Input for this task →
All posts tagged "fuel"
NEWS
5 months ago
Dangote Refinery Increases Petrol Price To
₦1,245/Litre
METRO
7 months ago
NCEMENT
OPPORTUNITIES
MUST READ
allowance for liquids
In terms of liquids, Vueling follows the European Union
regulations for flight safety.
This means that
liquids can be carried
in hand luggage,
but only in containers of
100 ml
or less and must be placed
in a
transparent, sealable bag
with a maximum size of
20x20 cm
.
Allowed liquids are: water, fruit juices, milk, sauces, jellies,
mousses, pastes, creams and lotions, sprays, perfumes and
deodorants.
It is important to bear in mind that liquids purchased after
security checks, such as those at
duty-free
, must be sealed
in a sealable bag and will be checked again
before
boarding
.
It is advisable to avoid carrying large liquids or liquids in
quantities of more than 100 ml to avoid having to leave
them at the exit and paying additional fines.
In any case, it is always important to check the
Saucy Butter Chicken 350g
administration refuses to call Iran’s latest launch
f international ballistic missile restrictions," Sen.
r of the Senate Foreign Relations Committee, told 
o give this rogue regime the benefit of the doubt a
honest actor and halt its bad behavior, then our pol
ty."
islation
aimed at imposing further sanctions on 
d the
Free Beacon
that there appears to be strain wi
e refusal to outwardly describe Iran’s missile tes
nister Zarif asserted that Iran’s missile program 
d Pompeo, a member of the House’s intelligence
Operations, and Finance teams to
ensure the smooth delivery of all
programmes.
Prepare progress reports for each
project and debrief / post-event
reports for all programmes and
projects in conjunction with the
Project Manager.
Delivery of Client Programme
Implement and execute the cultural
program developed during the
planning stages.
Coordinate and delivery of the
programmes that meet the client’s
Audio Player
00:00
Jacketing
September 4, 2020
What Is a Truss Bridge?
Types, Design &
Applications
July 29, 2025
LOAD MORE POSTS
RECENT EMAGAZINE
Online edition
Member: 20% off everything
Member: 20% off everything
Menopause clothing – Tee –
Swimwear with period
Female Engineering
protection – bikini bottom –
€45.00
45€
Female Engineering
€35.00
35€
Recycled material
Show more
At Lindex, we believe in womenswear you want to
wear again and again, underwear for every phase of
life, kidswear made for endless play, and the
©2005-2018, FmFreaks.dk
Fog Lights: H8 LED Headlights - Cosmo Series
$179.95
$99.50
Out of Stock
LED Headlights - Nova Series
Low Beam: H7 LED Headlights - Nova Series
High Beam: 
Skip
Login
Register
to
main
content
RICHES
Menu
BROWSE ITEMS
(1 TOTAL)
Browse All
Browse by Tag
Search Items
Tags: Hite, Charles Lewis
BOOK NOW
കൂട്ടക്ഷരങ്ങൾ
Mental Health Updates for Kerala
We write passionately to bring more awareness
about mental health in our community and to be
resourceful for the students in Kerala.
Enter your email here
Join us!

Task to carry out → Answer with one number only: how many lines in the listing include "that".

Answer → 5